Une tribune n’est pas passée inaperçue dans Libération, ce mardi de rentrée des classes, sous le titre : “Jeunes de France, votre salut est ailleurs : barrez-vous !”, rédigée par un journaliste, un rappeur et un acteur associatif. Si le texte n’incite qu’à une émigration provisoire, en soulignant l’impact négatif du chômage des jeunes, il évoque bien d’autres sujets tout à fait justes et inquiétants pour la France.

D’une part, il y a la crise, qui dure depuis 4 ans maintenant, et ne semble pas devoir s’achever. Cette crise interminable pour laquelle une ardoise de plusieurs centaines de milliards est présentée à une jeunesse dont la seule perspective est de passer la moitié de sa vie à rembourser.

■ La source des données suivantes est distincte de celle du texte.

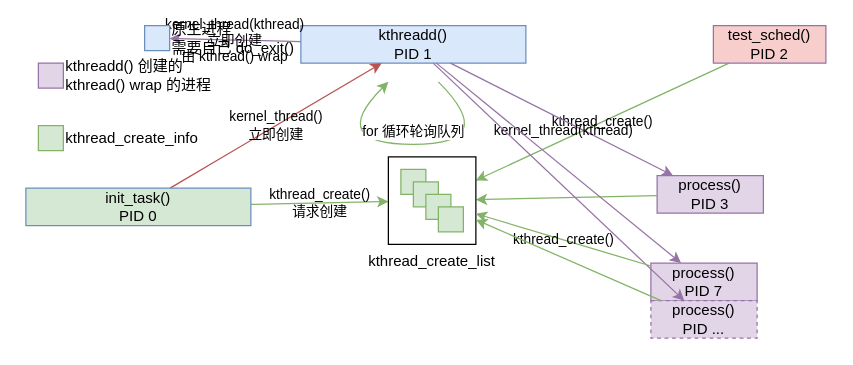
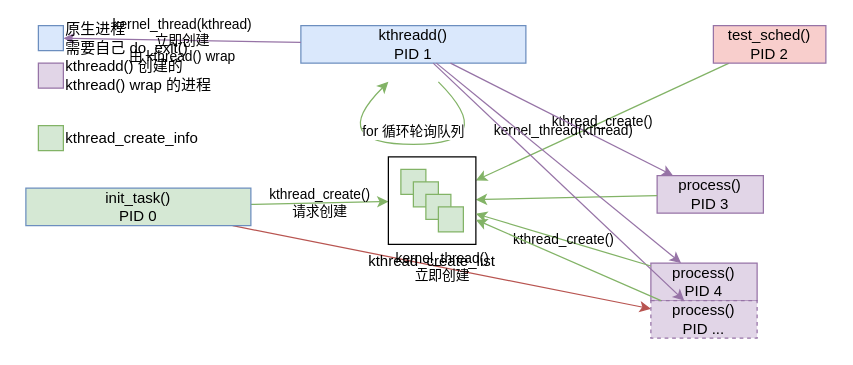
  <mxCell id="0" />
  <mxCell id="1" parent="0" />
  <mxCell id="2" value="kthreadd()&lt;div&gt;PID 1&lt;/div&gt;" style="rounded=0;whiteSpace=wrap;html=1;fontSize=12;fillColor=#dae8fc;strokeColor=#6c8ebf;" parent="1" vertex="1"><mxGeometry x="240" y="20" width="180" height="30" as="geometry" /></mxCell>
- <mxCell id="3" value="kernel_thread()&lt;div&gt;立即创建&lt;/div&gt;" style="edgeStyle=none;html=1;fillColor=#f8cecc;strokeColor=#b85450;labelBackgroundColor=none;" parent="1" source="5" target="2" edge="1"><mxGeometry relative="1" as="geometry" /></mxCell>
+ <mxCell id="3" value="kernel_thread()&lt;div&gt;立即创建&lt;/div&gt;" style="edgeStyle=none;html=1;fillColor=#f8cecc;strokeColor=#b85450;labelBackgroundColor=none;" parent="1" source="5" target="15" edge="1"><mxGeometry relative="1" as="geometry" /></mxCell>
  <mxCell id="4" value="kthread_create()&lt;div&gt;请求创建&lt;/div&gt;" style="edgeStyle=none;html=1;fillColor=#d5e8d4;strokeColor=#82b366;labelBackgroundColor=none;" parent="1" source="5" target="19" edge="1"><mxGeometry relative="1" as="geometry"><mxPoint x="310" y="136.415" as="targetPoint" /></mxGeometry></mxCell>
  <mxCell id="5" value="init_task()&lt;div&gt;PID 0&lt;/div&gt;" style="rounded=0;whiteSpace=wrap;html=1;fontSize=12;fillColor=#d5e8d4;strokeColor=#6c8ebf;" parent="1" vertex="1"><mxGeometry x="20" y="150" width="180" height="30" as="geometry" /></mxCell>
  <mxCell id="6" value="" style="rounded=0;whiteSpace=wrap;html=1;fontSize=12;fillColor=#d5e8d4;strokeColor=#82b366;" parent="1" vertex="1"><mxGeometry x="320" y="135" width="20" height="20" as="geometry" /></mxCell>
  <mxCell id="7" value="&lt;span style=&quot;color: rgb(0, 0, 0);&quot;&gt;kthread_create()&lt;/span&gt;" style="edgeStyle=none;html=1;fillColor=#d5e8d4;strokeColor=#82b366;labelBackgroundColor=none;" parent="1" source="8" target="19" edge="1"><mxGeometry relative="1" as="geometry"><mxPoint x="440" y="145" as="targetPoint" /></mxGeometry></mxCell>
  <mxCell id="8" value="test_sched()&lt;div&gt;PID 2&lt;/div&gt;" style="rounded=0;whiteSpace=wrap;html=1;fontSize=12;fillColor=#f8cecc;strokeColor=#9673a6;" parent="1" vertex="1"><mxGeometry x="570" y="20" width="90" height="30" as="geometry" /></mxCell>
  <mxCell id="9" value="for 循环轮询队列" style="curved=1;endArrow=classic;html=1;fillColor=#d5e8d4;strokeColor=#82b366;" parent="1" edge="1"><mxGeometry y="-10" width="50" height="50" relative="1" as="geometry"><mxPoint x="350" y="65" as="sourcePoint" /><mxPoint x="310" y="65" as="targetPoint" /><Array as="points"><mxPoint x="400" y="115" /><mxPoint x="260" y="115" /></Array><mxPoint as="offset" /></mxGeometry></mxCell>
  <mxCell id="10" value="" style="rounded=0;whiteSpace=wrap;html=1;fontSize=12;fillColor=#d5e8d4;strokeColor=#82b366;" parent="1" vertex="1"><mxGeometry x="330" y="145" width="20" height="20" as="geometry" /></mxCell>
  <mxCell id="11" value="process()&lt;div&gt;PID 3&lt;/div&gt;" style="rounded=0;whiteSpace=wrap;html=1;fontSize=12;fillColor=#e1d5e7;strokeColor=#9673a6;" parent="1" vertex="1"><mxGeometry x="525" y="140" width="85" height="30" as="geometry" /></mxCell>
  <mxCell id="12" value="kernel_thread(kthread)&lt;div&gt;立即创建&lt;/div&gt;&lt;div&gt;由 kthread() wrap&lt;/div&gt;" style="endArrow=classic;html=1;fillColor=#e1d5e7;strokeColor=#9673a6;labelBackgroundColor=none;" parent="1" source="2" target="20" edge="1"><mxGeometry width="50" height="50" relative="1" as="geometry"><mxPoint x="390" y="75" as="sourcePoint" /><mxPoint x="520" y="25" as="targetPoint" /></mxGeometry></mxCell>
  <mxCell id="13" value="kernel_thread(kthread)" style="endArrow=classic;html=1;fillColor=#e1d5e7;strokeColor=#9673a6;labelBackgroundColor=none;" parent="1" source="2" target="11" edge="1"><mxGeometry x="0.055" y="-7" width="50" height="50" relative="1" as="geometry"><mxPoint x="390" y="75" as="sourcePoint" /><mxPoint x="560" y="95" as="targetPoint" /><mxPoint as="offset" /></mxGeometry></mxCell>
- <mxCell id="14" value="process()&lt;div&gt;PID 7&lt;/div&gt;" style="rounded=0;whiteSpace=wrap;html=1;fontSize=12;fillColor=#e1d5e7;strokeColor=#9673a6;" parent="1" vertex="1"><mxGeometry x="520" y="210" width="85" height="30" as="geometry" /></mxCell>
+ <mxCell id="14" value="process()&lt;div&gt;PID 4&lt;/div&gt;" style="rounded=0;whiteSpace=wrap;html=1;fontSize=12;fillColor=#e1d5e7;strokeColor=#9673a6;" parent="1" vertex="1"><mxGeometry x="520" y="210" width="85" height="30" as="geometry" /></mxCell>
  <mxCell id="15" value="process()&lt;div&gt;PID ...&lt;/div&gt;" style="rounded=0;whiteSpace=wrap;html=1;fontSize=12;fillColor=#e1d5e7;strokeColor=#9673a6;dashed=1;" parent="1" vertex="1"><mxGeometry x="520" y="240" width="85" height="30" as="geometry" /></mxCell>
  <mxCell id="16" value="" style="edgeStyle=none;html=1;fillColor=#d5e8d4;strokeColor=#82b366;labelBackgroundColor=none;" parent="1" source="11" target="19" edge="1"><mxGeometry relative="1" as="geometry"><mxPoint x="413" y="115" as="targetPoint" /><mxPoint x="578" y="60" as="sourcePoint" /></mxGeometry></mxCell>
  <mxCell id="17" value="" style="rounded=0;whiteSpace=wrap;html=1;fontSize=12;fillColor=#d5e8d4;strokeColor=#82b366;" parent="1" vertex="1"><mxGeometry x="340" y="155" width="20" height="20" as="geometry" /></mxCell>
  <mxCell id="18" value="" style="rounded=0;whiteSpace=wrap;html=1;fontSize=12;fillColor=#d5e8d4;strokeColor=#82b366;" parent="1" vertex="1"><mxGeometry x="350" y="165" width="20" height="20" as="geometry" /></mxCell>
  <mxCell id="19" value="kthread_create_list" style="rounded=0;whiteSpace=wrap;html=1;fillColor=none;verticalAlign=top;labelPosition=center;verticalLabelPosition=bottom;align=center;" parent="1" vertex="1"><mxGeometry x="310" y="125" width="70" height="70" as="geometry" /></mxCell>
- <mxCell id="20" value="原生进程&lt;div&gt;需要自己 do_exit()&lt;/div&gt;" style="rounded=0;html=1;fillColor=#dae8fc;strokeColor=#6c8ebf;labelPosition=right;verticalLabelPosition=middle;align=left;verticalAlign=middle;" parent="1" vertex="1"><mxGeometry x="115" y="20" width="20" height="20" as="geometry" /></mxCell>
+ <mxCell id="20" value="原生进程&lt;div&gt;需要自己 do_exit()&lt;/div&gt;" style="rounded=0;html=1;fillColor=#dae8fc;strokeColor=#6c8ebf;labelPosition=right;verticalLabelPosition=middle;align=left;verticalAlign=middle;" parent="1" vertex="1"><mxGeometry x="30" y="20" width="20" height="20" as="geometry" /></mxCell>
  <mxCell id="21" value="kthreadd() 创建的&lt;div&gt;kthread() wrap 的进程&lt;/div&gt;" style="rounded=0;html=1;fillColor=#e1d5e7;strokeColor=#9673a6;labelPosition=right;verticalLabelPosition=middle;align=left;verticalAlign=middle;" parent="1" vertex="1"><mxGeometry x="30" y="50" width="20" height="20" as="geometry" /></mxCell>
  <mxCell id="22" value="kthread_create_info" style="rounded=0;html=1;fillColor=#d5e8d4;strokeColor=#82b366;labelPosition=right;verticalLabelPosition=middle;align=left;verticalAlign=middle;" parent="1" vertex="1"><mxGeometry x="30" y="100" width="20" height="20" as="geometry" /></mxCell>
  <mxCell id="23" value="" style="endArrow=classic;html=1;fillColor=#e1d5e7;strokeColor=#9673a6;labelBackgroundColor=none;" parent="1" source="2" target="14" edge="1"><mxGeometry x="0.055" y="-7" width="50" height="50" relative="1" as="geometry"><mxPoint x="362" y="60" as="sourcePoint" /><mxPoint x="551" y="190" as="targetPoint" /><mxPoint as="offset" /></mxGeometry></mxCell>
  <mxCell id="24" value="" style="endArrow=classic;html=1;fillColor=#e1d5e7;strokeColor=#9673a6;labelBackgroundColor=none;" parent="1" source="2" target="15" edge="1"><mxGeometry x="0.055" y="-7" width="50" height="50" relative="1" as="geometry"><mxPoint x="372" y="70" as="sourcePoint" /><mxPoint x="561" y="200" as="targetPoint" /><mxPoint as="offset" /></mxGeometry></mxCell>
  <mxCell id="25" value="&lt;span style=&quot;color: rgb(0, 0, 0);&quot;&gt;kthread_create()&lt;/span&gt;" style="edgeStyle=none;html=1;fillColor=#d5e8d4;strokeColor=#82b366;labelBackgroundColor=none;" parent="1" source="14" target="19" edge="1"><mxGeometry relative="1" as="geometry"><mxPoint x="390" y="170" as="targetPoint" /><mxPoint x="530" y="197" as="sourcePoint" /></mxGeometry></mxCell>
  <mxCell id="26" value="" style="edgeStyle=none;html=1;fillColor=#d5e8d4;strokeColor=#82b366;labelBackgroundColor=none;" parent="1" source="15" target="19" edge="1"><mxGeometry relative="1" as="geometry"><mxPoint x="400" y="180" as="targetPoint" /><mxPoint x="540" y="207" as="sourcePoint" /></mxGeometry></mxCell>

D’autre part, il y a cette grand peur, et ce grand raidissement qui saisit la société française tout entière. Plus que jamais la France se crispe.
Les élites ne se renouvellent pas et verrouillent autant les débats que les idées. Le pouvoir est concentré en quelques mains dont le mot d’ordre est de se maintenir coûte-que-coûte aux responsabilités dans un pays qu’elles ont mis au bord de la ruine. Et plus que jamais, ce sont les mêmes idées sans avenir qui nous sont servies, avec toujours cette même arrogance d’une élite qui pense tout savoir et qui stigmatise tout ce qui n’est pas elle.

De ce point de vue, les manoeuvres en cours dans les deux grands partis de gouvernement de ce pays sont affligeants. Au parti socialiste, un processus nord-coréen de transmission du pouvoir triomphe. A l’UMP, c’est une sorte d’invocation à la chinoise du Mao local, Nicolas Sarkozy, qui remplace le débat d’idées. La France a pourtant un besoin urgent d’autre chose: d’un renouvellement en profondeur de ses élites, et surtout de ses mentalités.

La croissance économique est aujourd’hui à ceux qui innovent et qui ouvrent de grands yeux optimistes sur le futur. Il faut libérer les initiatives, les envies et les désirs. Il faut reconstruire un nouveau monde. Il faut remettre la finance à sa place, c’est-à-dire dans un rôle de financeur de l’avenir, et non de rentier du passé. La peur et le besoin de protection doivent céder la place à l’audace et au risque. Au lieu de cela, le pays est gouverné par la volonté de préserver les héritages, de se figer dans un patrimoine immuable.

Ceux qui, absurdement, travaillent encore, consacrent la moitié de leurs ressources à une mutualisation dont ils ne bénéficieront pas la moment venu. Peu à peu, les forces vives s’étouffent et s’amneuisent. Sans un choc profond, cette logique dévastatrice mènera malheureusement le pays à la catastrophe, ou pire, à l’évasion massive des meilleurs.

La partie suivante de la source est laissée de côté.